When you hear the word 'instrument' what comes to mind? A glossy black piano? An old man with a banjo? The acoustic guitar you rocked at college whilst trying to be mysterious? For me, it's something entirely different. The shiny, sharp scalpel, the surgical instrument that saved my hand, that fixed my knee, that scarred me for ever more.
Mental Health awareness week happened at some point (probably shoved in between Autism awareness week and 'Talk like a pirate' day) in this week you're supposed to reflect upon someone you know who suffered with mental illness, maybe put a nice picture on your Facebook page and talk about how your sisters brothers cousin was once a bit sad. The reality is a whole different ball game, the reality leaves very non-surgical scars.

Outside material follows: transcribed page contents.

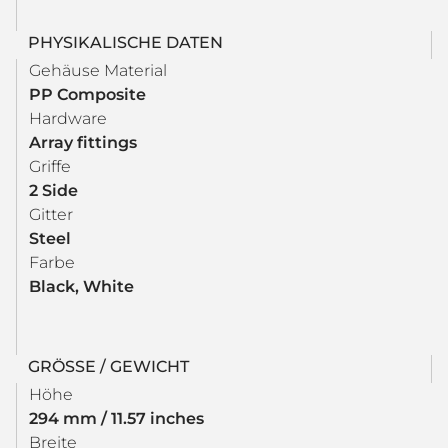
PHYSIKALISCHE DATEN
Gehäuse Material
PP Composite
Hardware
Array fittings
Griffe
2 Side
Gitter
Steel
Farbe
Black, White
GRÖSSE / GEWICHT
Höhe
294 mm / 11.57 inches
Breite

My right hand, and arm, are a mess of marks, bumpy, uneven, some caused by a scalpel (neat scar on my palm) some by gravel (all the way up my forearm) some by my own stupid driving (the massive bumpy pink splodge on my hand). These scars have a story, a tale that's told to impress, to warn and to educate people on why driving fast in a dark, wet lane can be bad for your health. My left arm however, tells a very different story. Those neat fine lines on my upper arm are each caused by an argument, by an upset, by the feeling of just not being good enough, of needing to feel alive and needing to let the hatred seep out. Each of those lines represents the (pardon my french) but shit storm that was happening at that point in my life. Those lines are a completely different, less shiny, page of my story.
Each of these marks are necessary, some to save, some to harm, some to fix that dodgy knee.
All to teach, all to learn from and all to remember for what they are.